Often the biggest deterrent to improving health is feeling overwhelmed by all the available advice and research. Try to focus first on one small, seemingly inconsequential, unhealthy habit and turn it into a healthy, positive habit. If you’re in the habit of eating as soon as you get home at night, instead, keep walking shoes in the garage or entryway and take a quick spin around the block before going inside. If you have a can of soda at lunchtime every day, have a glass of water two days a week instead. Starting with small, painless changes helps establish the mentality that healthy change is not necessarily painful change. It’s easy to build from here by adding more healthy substitutions.
You can do all the right things — but if you have personal relationships with people who have unhealthy habits, it is often an uphill battle. The healthiest people are those who have relationships with other healthy people. Get your family or friends involved with you when you walk or plan healthier meals. Making healthy changes with a loved one can bring you closer together as well as motivate you.

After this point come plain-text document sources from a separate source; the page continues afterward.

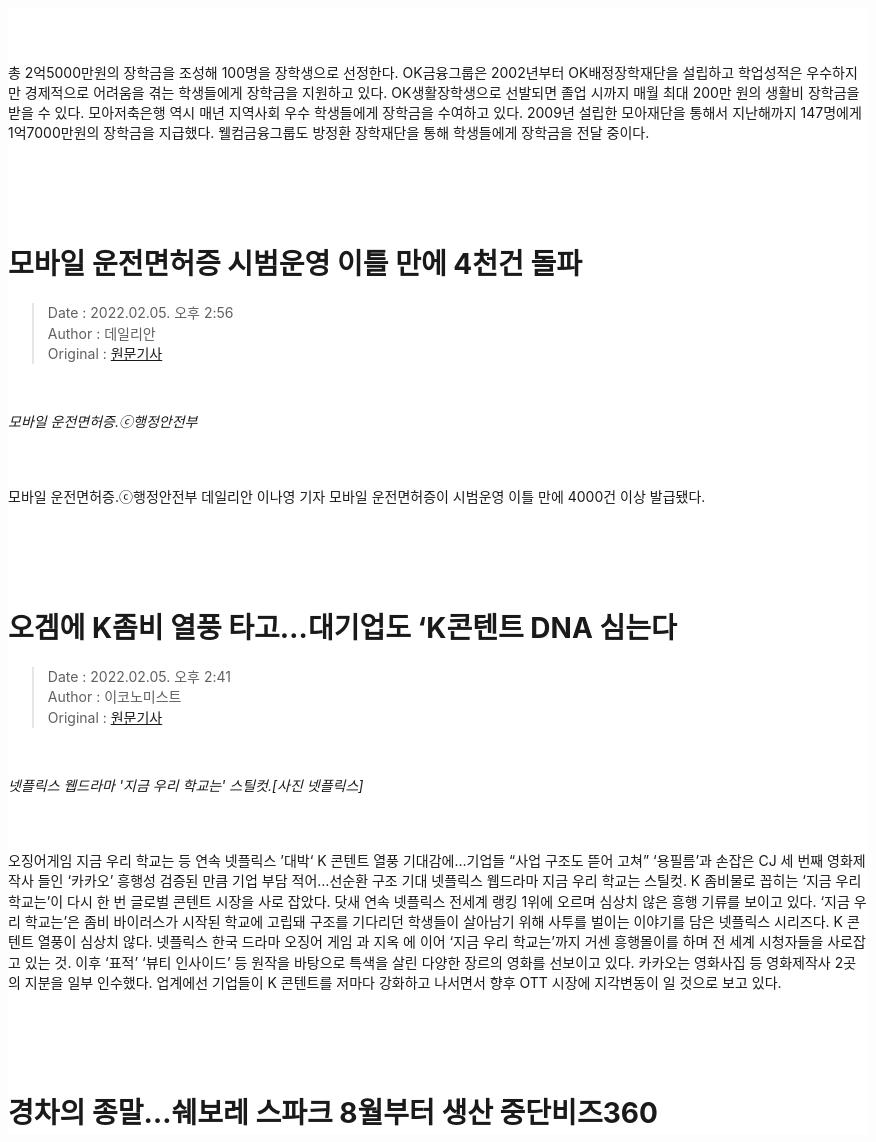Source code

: <img alt="" src="https://imgnews.pstatic.net/image/277/2022/02/05/0005039888_001_20220205145701471.jpg?type=w647"/>  
<br/><br/>  
  
총 2억5000만원의 장학금을 조성해 100명을 장학생으로 선정한다.
OK금융그룹은 2002년부터 OK배정장학재단을 설립하고 학업성적은 우수하지만 경제적으로 어려움을 겪는 학생들에게 장학금을 지원하고 있다.
OK생활장학생으로 선발되면 졸업 시까지 매월 최대 200만 원의 생활비 장학금을 받을 수 있다.
모아저축은행 역시 매년 지역사회 우수 학생들에게 장학금을 수여하고 있다.
2009년 설립한 모아재단을 통해서 지난해까지 147명에게 1억7000만원의 장학금을 지급했다.
웰컴금융그룹도 방정환 장학재단을 통해 학생들에게 장학금을 전달 중이다.  
<br/><br/><br/>  

  
# 모바일 운전면허증 시범운영 이틀 만에 4천건 돌파  
  
> Date : 2022.02.05. 오후 2:56  
> Author : 데일리안  
> Original : [원문기사](https://news.naver.com/main/read.naver?mode=LSD&mid=sec&sid1=101&oid=119&aid=0002572891)  
<br/>  
  
<img alt="" src="https://imgnews.pstatic.net/image/119/2022/02/05/0002572891_001_20220205145601356.jpeg?type=w647"><em class="img_desc">모바일 운전면허증.ⓒ행정안전부</em></img>  
<br/><br/>  
  
모바일 운전면허증.ⓒ행정안전부 데일리안 이나영 기자 모바일 운전면허증이 시범운영 이틀 만에 4000건 이상 발급됐다.  
<br/><br/><br/>  

  
# 오겜에 K좀비 열풍 타고…대기업도 ‘K콘텐트 DNA 심는다  
  
> Date : 2022.02.05. 오후 2:41  
> Author : 이코노미스트  
> Original : [원문기사](https://news.naver.com/main/read.naver?mode=LSD&mid=sec&sid1=101&oid=243&aid=0000022358)  
<br/>  
  
<img alt="" src="https://imgnews.pstatic.net/image/243/2022/02/05/0000022358_001_20220205144101421.jpg?type=w647"><em class="img_desc">넷플릭스 웹드라마 '지금 우리 학교는' 스틸컷.[사진 넷플릭스]</em></img>  
<br/><br/>  
  
오징어게임 지금 우리 학교는 등 연속 넷플릭스 ’대박‘ K 콘텐트 열풍 기대감에…기업들 “사업 구조도 뜯어 고쳐” ‘용필름’과 손잡은 CJ 세 번째 영화제작사 들인 ‘카카오’ 흥행성 검증된 만큼 기업 부담 적어…선순환 구조 기대 넷플릭스 웹드라마 지금 우리 학교는 스틸컷.
K 좀비물로 꼽히는 ‘지금 우리 학교는’이 다시 한 번 글로벌 콘텐트 시장을 사로 잡았다.
닷새 연속 넷플릭스 전세계 랭킹 1위에 오르며 심상치 않은 흥행 기류를 보이고 있다.
‘지금 우리 학교는’은 좀비 바이러스가 시작된 학교에 고립돼 구조를 기다리던 학생들이 살아남기 위해 사투를 벌이는 이야기를 담은 넷플릭스 시리즈다.
K 콘텐트 열풍이 심상치 않다.
넷플릭스 한국 드라마 오징어 게임 과 지옥 에 이어 ‘지금 우리 학교는’까지 거센 흥행몰이를 하며 전 세계 시청자들을 사로잡고 있는 것.
이후 ‘표적’ ‘뷰티 인사이드’ 등 원작을 바탕으로 특색을 살린 다양한 장르의 영화를 선보이고 있다.
카카오는 영화사집 등 영화제작사 2곳의 지분을 일부 인수했다.
업계에선 기업들이 K 콘텐트를 저마다 강화하고 나서면서 향후 OTT 시장에 지각변동이 일 것으로 보고 있다.  
<br/><br/><br/>  

  
# 경차의 종말…쉐보레 스파크 8월부터 생산 중단비즈360  
  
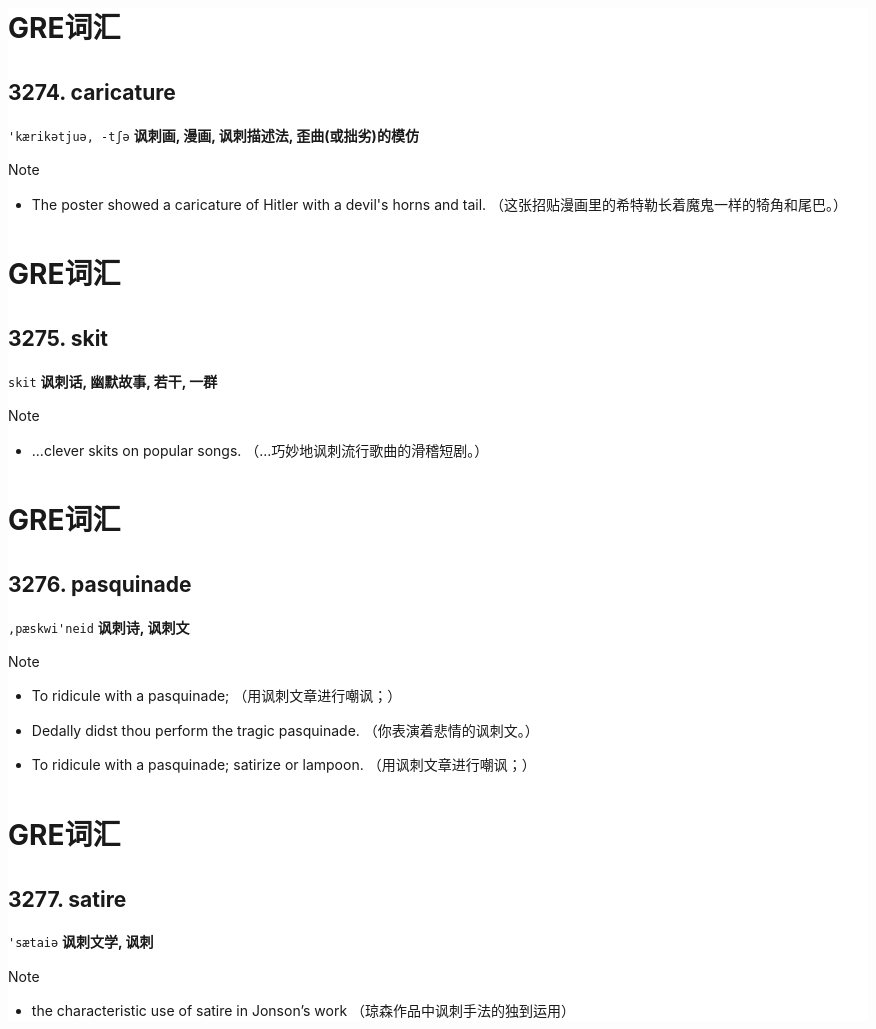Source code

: # GRE词汇

## 3274. caricature

`'kærikətjuə, -tʃə`  **讽刺画, 漫画, 讽刺描述法, 歪曲(或拙劣)的模仿**

> [!NOTE]
>
> - The poster showed a caricature of Hitler with a devil's horns and tail. （这张招贴漫画里的希特勒长着魔鬼一样的犄角和尾巴。）
>

# GRE词汇

## 3275. skit

`skit`  **讽刺话, 幽默故事, 若干, 一群**

> [!NOTE]
>
> - ...clever skits on popular songs. （...巧妙地讽刺流行歌曲的滑稽短剧。）
>

# GRE词汇

## 3276. pasquinade

`,pæskwi'neid`  **讽刺诗, 讽刺文**

> [!NOTE]
>
> - To ridicule with a pasquinade; （用讽刺文章进行嘲讽；）
>
> - Dedally didst thou perform the tragic pasquinade. （你表演着悲情的讽刺文。）
>
> - To ridicule with a pasquinade; satirize or lampoon. （用讽刺文章进行嘲讽；）
>

# GRE词汇

## 3277. satire

`'sætaiə`  **讽刺文学, 讽刺**

> [!NOTE]
>
> - the characteristic use of satire in Jonson’s work （琼森作品中讽刺手法的独到运用）
>
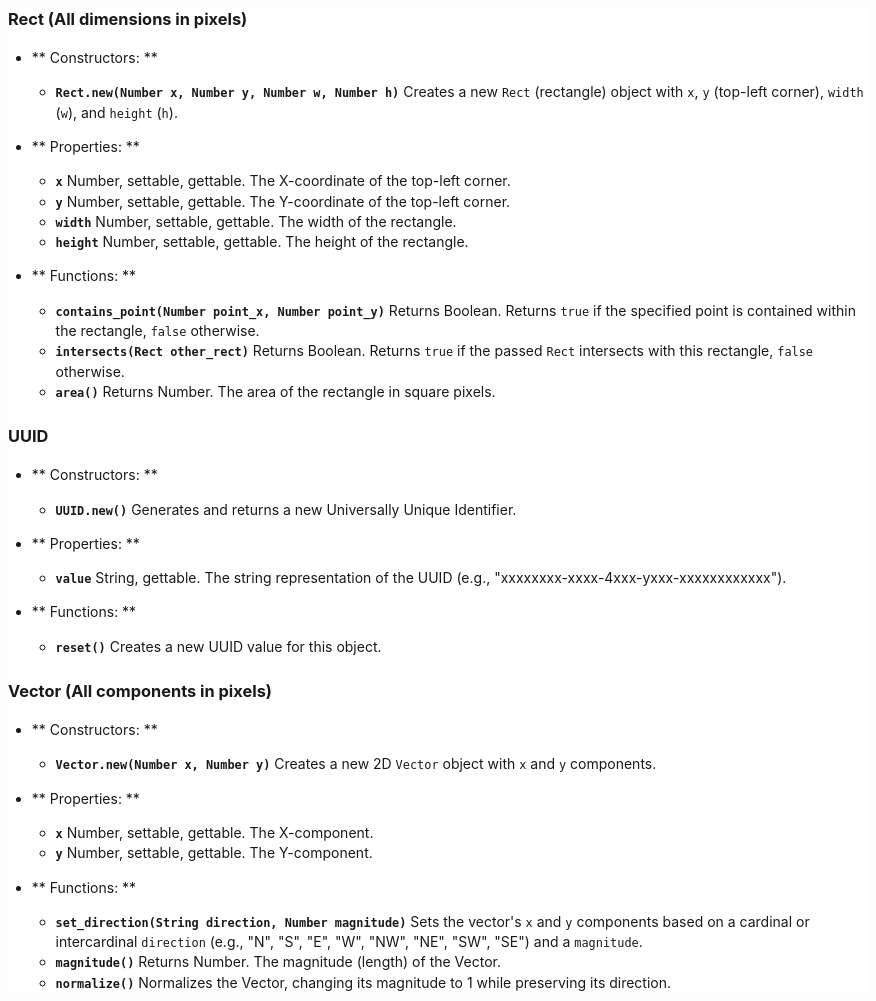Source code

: ### Rect (All dimensions in pixels)

  * ** Constructors: **

      * **`Rect.new(Number x, Number y, Number w, Number h)`** Creates a new `Rect` (rectangle) object with `x`, `y` (top-left corner), `width` (`w`), and `height` (`h`).

  * ** Properties: **

      * **`x`** Number, settable, gettable. The X-coordinate of the top-left corner.
      * **`y`** Number, settable, gettable. The Y-coordinate of the top-left corner.
      * **`width`** Number, settable, gettable. The width of the rectangle.
      * **`height`** Number, settable, gettable. The height of the rectangle.

  * ** Functions: **

      * **`contains_point(Number point_x, Number point_y)`** Returns Boolean. Returns `true` if the specified point is contained within the rectangle, `false` otherwise.
      * **`intersects(Rect other_rect)`** Returns Boolean. Returns `true` if the passed `Rect` intersects with this rectangle, `false` otherwise.
      * **`area()`** Returns Number. The area of the rectangle in square pixels.

### UUID

  * ** Constructors: **

      * **`UUID.new()`** Generates and returns a new Universally Unique Identifier.

  * ** Properties: **

      * **`value`** String, gettable. The string representation of the UUID (e.g., "xxxxxxxx-xxxx-4xxx-yxxx-xxxxxxxxxxxx").

  * ** Functions: **

      * **`reset()`** Creates a new UUID value for this object.

### Vector (All components in pixels)

  * ** Constructors: **

      * **`Vector.new(Number x, Number y)`** Creates a new 2D `Vector` object with `x` and `y` components.

  * ** Properties: **

      * **`x`** Number, settable, gettable. The X-component.
      * **`y`** Number, settable, gettable. The Y-component.

  * ** Functions: **

      * **`set_direction(String direction, Number magnitude)`** Sets the vector's `x` and `y` components based on a cardinal or intercardinal `direction` (e.g., "N", "S", "E", "W", "NW", "NE", "SW", "SE") and a `magnitude`.
      * **`magnitude()`** Returns Number. The magnitude (length) of the Vector.
      * **`normalize()`** Normalizes the Vector, changing its magnitude to 1 while preserving its direction.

Take a few minutes and write down all the reasons you can’t begin an exercise program. Then look at the basis of each reason. For instance, if you wrote, “No time” as one of your reasons, then perhaps that’s based on a belief that an exercise program takes a lot of time. Starting with even five minutes a day will have a positive effect because you will have created a healthy habit where one didn’t exist before, and that’s a powerful mental adjustment. A closer look at your list will expose those false beliefs hiding behind each excuse.
Let’s face it, exercising just for the sake of exercising or losing weight can get boring. Spice things up by signing up for an event like a run/walk race or a cycling ride where you can be part of a team. Doing so gives your workouts a new purpose, and it’s fun to be around others who are exercising just like you — not to mention that most events benefit nonprofit organizations, which doubles your feel-good high.